ILL-BRED POLITICIANS

Even government departments such as the Department of Education, the Police and the Armed Forces are sometimes used by governments in power to irrationally and unreasonably silence and subjugate the democratic voice of the poor and disadvantaged people. Ministers and bureaucrats have no time and patience to listen to the voice of the poor. In fact, it is the stupid and ill-bred ministers, deputy ministers and politicians wielding power who treat those they think are ‘below’ them in inhuman and indecent ways. Blokes such as those who are indeed the society’s scum. They have grabbed power and are far from bringing on a new civilization in which all people could live in keeping with human dignity, mutual respect and honour.

On the part of political power holders there shouldn’t be a vague desire but a determined will and the capability of improving a lot of the poor by mobilizing the natural, human, material, political and moral resources at their command. But this does not take place because the low education, the self-absorbed selfishness of the political power holders and their craving and greed for bribes and ‘commissions’ prevent them from a wholehearted commitment to not only to any social reformation and improvement project but even in solving the garbage problem for which too they expect bribes, like in Meehotamulla and in the Uva Province. They direct their main attention to their lazy and unproductive kith and kin to whom they invariably distribute the funds, at their disposal, which belong to the people.

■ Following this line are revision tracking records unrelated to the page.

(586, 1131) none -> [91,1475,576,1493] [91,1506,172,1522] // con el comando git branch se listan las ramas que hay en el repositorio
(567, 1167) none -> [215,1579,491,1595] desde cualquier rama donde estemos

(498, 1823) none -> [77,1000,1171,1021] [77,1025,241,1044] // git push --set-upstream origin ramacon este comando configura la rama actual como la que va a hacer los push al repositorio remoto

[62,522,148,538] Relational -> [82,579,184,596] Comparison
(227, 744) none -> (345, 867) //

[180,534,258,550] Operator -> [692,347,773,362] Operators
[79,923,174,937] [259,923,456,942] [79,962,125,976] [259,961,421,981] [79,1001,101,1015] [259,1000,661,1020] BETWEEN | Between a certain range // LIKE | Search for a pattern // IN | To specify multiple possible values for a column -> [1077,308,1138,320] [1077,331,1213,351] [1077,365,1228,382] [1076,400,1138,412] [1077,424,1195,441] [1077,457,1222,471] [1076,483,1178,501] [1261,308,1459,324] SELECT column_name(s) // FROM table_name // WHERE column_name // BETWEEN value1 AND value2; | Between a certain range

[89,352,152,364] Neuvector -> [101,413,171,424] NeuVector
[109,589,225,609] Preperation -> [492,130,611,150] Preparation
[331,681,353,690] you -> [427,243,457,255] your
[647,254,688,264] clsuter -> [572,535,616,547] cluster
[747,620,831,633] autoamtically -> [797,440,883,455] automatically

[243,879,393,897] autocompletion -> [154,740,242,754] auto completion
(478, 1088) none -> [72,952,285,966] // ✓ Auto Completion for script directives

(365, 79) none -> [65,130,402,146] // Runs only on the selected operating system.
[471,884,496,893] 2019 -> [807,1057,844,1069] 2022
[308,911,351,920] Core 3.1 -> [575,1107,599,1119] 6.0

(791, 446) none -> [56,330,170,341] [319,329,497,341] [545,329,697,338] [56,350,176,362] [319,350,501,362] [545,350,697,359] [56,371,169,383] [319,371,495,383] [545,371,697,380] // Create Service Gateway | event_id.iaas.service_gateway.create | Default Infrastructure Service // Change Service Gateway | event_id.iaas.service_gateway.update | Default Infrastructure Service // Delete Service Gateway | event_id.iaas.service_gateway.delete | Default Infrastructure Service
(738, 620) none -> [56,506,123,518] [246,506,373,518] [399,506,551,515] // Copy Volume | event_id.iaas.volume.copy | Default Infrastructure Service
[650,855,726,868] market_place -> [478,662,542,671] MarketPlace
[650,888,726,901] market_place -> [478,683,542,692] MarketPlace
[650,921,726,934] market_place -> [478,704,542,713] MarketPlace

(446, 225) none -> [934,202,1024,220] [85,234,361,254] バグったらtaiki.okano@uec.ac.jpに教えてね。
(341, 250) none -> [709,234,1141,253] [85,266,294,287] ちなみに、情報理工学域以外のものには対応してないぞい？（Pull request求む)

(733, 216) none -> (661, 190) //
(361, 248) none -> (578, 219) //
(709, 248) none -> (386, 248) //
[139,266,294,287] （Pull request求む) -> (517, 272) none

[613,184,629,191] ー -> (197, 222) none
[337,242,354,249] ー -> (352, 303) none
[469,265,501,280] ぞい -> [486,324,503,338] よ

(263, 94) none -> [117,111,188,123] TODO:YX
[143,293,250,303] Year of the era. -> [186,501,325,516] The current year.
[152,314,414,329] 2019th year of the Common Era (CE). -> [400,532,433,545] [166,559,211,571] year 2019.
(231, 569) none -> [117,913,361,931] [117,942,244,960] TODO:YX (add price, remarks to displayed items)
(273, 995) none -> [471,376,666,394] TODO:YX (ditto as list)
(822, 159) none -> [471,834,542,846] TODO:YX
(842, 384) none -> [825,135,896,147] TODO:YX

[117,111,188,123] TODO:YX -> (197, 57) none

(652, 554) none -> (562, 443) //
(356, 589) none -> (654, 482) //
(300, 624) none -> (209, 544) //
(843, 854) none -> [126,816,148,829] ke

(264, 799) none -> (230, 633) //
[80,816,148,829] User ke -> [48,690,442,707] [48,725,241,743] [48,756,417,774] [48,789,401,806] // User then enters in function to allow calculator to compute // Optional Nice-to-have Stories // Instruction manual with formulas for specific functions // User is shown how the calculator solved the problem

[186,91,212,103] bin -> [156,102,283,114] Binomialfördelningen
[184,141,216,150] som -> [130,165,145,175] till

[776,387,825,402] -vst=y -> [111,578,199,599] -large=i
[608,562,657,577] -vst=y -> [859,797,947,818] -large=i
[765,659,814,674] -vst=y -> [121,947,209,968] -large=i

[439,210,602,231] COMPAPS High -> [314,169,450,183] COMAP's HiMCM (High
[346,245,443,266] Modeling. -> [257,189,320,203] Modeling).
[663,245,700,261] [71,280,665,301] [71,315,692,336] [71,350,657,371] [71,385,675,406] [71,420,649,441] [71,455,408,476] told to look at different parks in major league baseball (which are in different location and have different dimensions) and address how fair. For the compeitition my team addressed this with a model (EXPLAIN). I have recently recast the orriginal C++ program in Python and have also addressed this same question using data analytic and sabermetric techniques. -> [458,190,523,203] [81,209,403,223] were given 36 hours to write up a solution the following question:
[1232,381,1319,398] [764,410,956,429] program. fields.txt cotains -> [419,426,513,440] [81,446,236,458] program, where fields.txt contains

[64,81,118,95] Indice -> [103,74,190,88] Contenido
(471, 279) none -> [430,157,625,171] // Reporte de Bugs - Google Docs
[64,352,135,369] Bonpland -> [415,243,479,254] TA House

The intellectual poverty of these politicians makes their fragmented view of social reality produce a penury of vision that leads them to become greedy fellows who satisfy their hankering and low personal inclinations and completely ignore the civic dimensions and social responsibility of their mission as elected representatives.

The highly visible and socially unacceptable contrast between the rich and the poor cannot be transformed by the extremely corrupt politicians who have been in power for several decades and who are clever thieves who know how to rob and hide their illegal gains in secret hideouts. They create social tension and animosity by sowing racial and religious prejudice between the poor and the rich and powerful, pander to the addiction to alcohol among the riff-raff of society, sow violence among social classes and fish in troubled waters.

These lead to a spiral of violence and hatred that complicate and do not help solve social problems. Political and economic power is more concentrated than ever before in the hands of those who govern. All need to discover a dispassionate social and civic sense, sit down at a table, discuss what needs to be done and reasonably decide to do the reforms that are needed and execute them without violence and bloodshed. This needs an integrity of character not yet visible in the political, economic and professional fields.

In the corrupt political culture of Sri Lanka, the palatial residences of politicians and businessmen closely connected to every governing class are in no way symbolic of justice, fair play, equality of people, decency and recognition of merit.

Rulers also side with favoured groups and religious high ups who are made a new kind of princely class who create themselves into a newly rich privileged class above other people and even above the rule of law. Rising in importance again but finding its function limited to the slavish service of rulers, the upper bourgeois bureaucrats, shift their loyalty from the workplace, trade union and political party to the autocratic ruler’s palace. For ordinary people, administrative centralization and politically sanctioned half-baked socio-economic ‘reforms’ have the effect of loss of human dignity and freedom and of more rigid controls being imposed over their lives.

Only a determined and honest government of honest individuals could accomplish the desired reforms as man-made problems created by corrupt men and women could only be satisfactorily solved by honest rulers elected by citizens determined about electing persons of integrity to govern.